Restate the listing below word for word, omitting any images.
[[ Excerpted data, beginning ]]
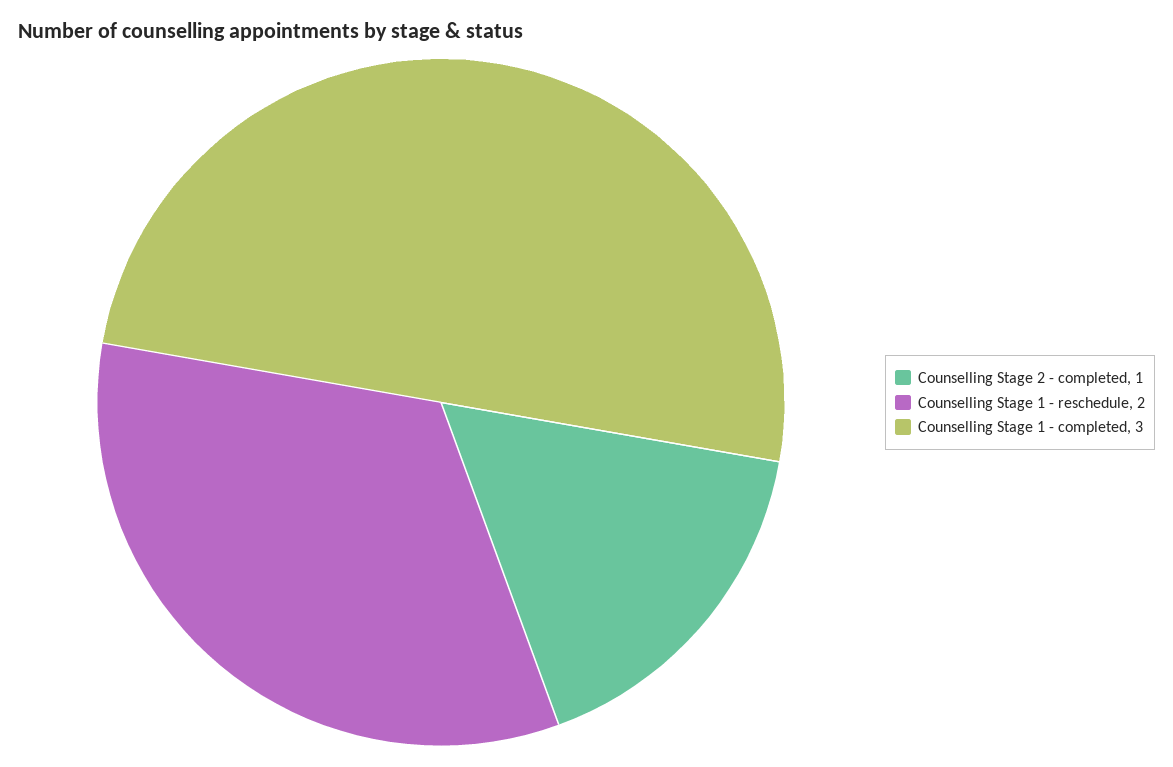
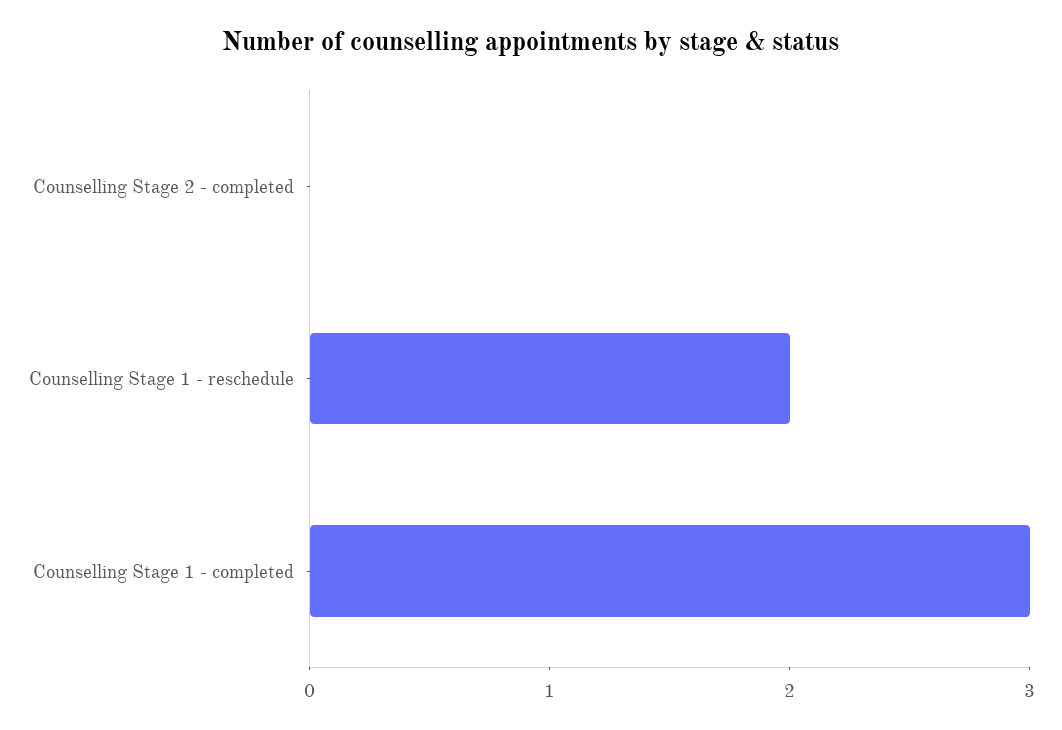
Counselling Stage 2 - completed: 1 -> 0

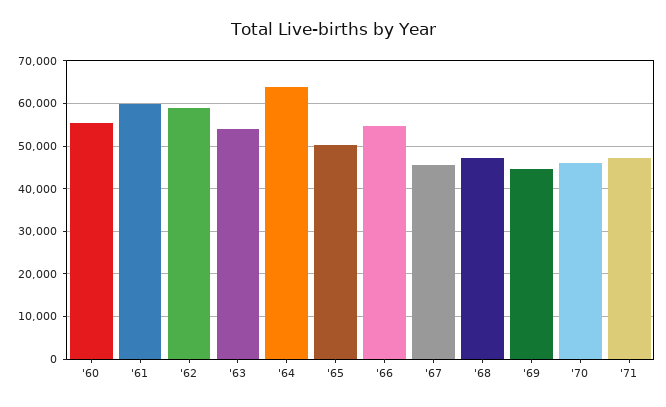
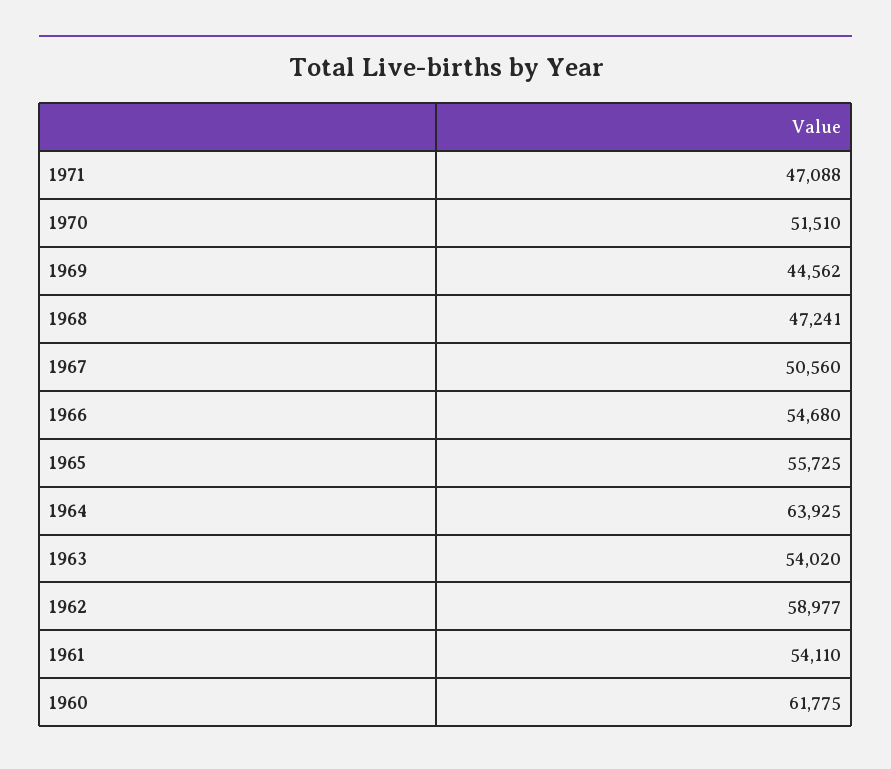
'60: 56000 -> 61775
'61: 60000 -> 54110
'65: 50000 -> 55725
'67: 46000 -> 50560
'70: 46000 -> 51510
[[ Excerpted data, end ]]
**Exercise output:**
Counselling Stage 2 - completed: 1 -> 0

'60: 56000 -> 61775
'61: 60000 -> 54110
'65: 50000 -> 55725
'67: 46000 -> 50560
'70: 46000 -> 51510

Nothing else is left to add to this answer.